Aralia.

Botanical name: 

Related entries: Aralia nudicaulis, A. racemosa under alteratives - Aralia spinosa under diaphoretics - Aralia hispida under diuretics

The bark of the Aralia spinosa.

Preparation.—Tincture of Aralia.

Dose.—From ten drops to one drachm.

Therapeutic Action.—The Aralia Spinosa is stimulant, diaphoretic, alterative, sialagogue and febrifuge. Its properties appear to be those of a stimulant and diaphoretic, and as such it has been principally employed. We have used it mostly in the same cases in which the xanthoxylum is recommended, as a substitute for that agent.

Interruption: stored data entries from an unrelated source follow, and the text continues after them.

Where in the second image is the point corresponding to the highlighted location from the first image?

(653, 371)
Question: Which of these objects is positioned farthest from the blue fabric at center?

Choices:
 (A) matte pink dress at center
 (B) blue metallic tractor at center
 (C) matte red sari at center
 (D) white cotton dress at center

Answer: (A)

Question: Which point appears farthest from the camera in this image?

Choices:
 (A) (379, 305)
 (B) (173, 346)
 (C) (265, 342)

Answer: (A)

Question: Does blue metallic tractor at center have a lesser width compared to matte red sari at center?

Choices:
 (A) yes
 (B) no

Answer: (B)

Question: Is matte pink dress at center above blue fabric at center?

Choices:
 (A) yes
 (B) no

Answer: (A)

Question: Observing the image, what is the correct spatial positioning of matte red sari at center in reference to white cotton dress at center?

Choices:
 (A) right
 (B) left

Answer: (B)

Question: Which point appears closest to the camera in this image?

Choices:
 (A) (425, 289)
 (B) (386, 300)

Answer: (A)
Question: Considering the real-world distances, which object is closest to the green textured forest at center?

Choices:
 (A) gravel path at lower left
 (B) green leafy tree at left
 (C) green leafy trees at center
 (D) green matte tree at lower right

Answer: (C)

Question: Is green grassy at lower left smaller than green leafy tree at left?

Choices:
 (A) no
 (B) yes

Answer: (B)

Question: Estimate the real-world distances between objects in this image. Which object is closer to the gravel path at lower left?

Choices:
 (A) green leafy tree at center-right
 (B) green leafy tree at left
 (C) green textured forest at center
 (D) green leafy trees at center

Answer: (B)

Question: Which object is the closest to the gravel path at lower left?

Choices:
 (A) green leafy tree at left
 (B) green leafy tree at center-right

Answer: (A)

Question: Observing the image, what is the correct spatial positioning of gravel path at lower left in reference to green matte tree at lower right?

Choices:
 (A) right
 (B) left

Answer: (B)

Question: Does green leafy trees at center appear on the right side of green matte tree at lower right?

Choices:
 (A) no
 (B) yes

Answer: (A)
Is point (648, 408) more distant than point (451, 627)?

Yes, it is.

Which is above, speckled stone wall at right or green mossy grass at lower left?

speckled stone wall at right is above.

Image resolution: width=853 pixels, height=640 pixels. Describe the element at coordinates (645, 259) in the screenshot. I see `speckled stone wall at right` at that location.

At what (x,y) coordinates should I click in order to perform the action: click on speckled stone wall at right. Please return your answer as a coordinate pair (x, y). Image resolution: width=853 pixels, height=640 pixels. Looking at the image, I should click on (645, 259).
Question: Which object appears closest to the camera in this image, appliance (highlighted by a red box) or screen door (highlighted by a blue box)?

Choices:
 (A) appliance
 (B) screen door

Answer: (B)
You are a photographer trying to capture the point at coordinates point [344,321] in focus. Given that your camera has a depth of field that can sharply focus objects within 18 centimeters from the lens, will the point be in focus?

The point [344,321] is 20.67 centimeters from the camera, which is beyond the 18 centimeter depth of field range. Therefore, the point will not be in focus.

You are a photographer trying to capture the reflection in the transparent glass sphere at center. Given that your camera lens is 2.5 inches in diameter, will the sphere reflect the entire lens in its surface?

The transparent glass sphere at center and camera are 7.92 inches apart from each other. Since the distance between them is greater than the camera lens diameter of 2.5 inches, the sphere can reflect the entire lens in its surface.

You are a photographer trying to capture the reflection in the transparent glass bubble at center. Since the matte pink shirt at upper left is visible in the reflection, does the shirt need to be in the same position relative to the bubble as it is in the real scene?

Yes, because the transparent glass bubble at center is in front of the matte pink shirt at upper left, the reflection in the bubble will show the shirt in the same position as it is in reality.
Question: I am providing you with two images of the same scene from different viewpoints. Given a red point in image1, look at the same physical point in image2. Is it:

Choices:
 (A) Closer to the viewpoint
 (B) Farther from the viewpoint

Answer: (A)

It is employed with advantage in chronic rheumatism; and in colic, flatulence, dyspepsia and torpor of the bowels, it will be found a useful stimulant and carminative. Purch asserts that the tincture of the berries is remarkable for relieving rheumatic pains. It has also been employed with advantage in colic. Porcher says it has been successfully used in South Carolina in syphilis, and it was employed by the negroes in snake-bites with success. It has been used in chronic cutaneous diseases, and other affections requiring the use of alteratives, like other species of the Aralia. The tincture of the bark was prescribed with advantage in the cholera. As a general excitant, diaphoretic and alterative, this agent is possessed of active medicinal properties, which should entitle it to greater attention than it has yet received.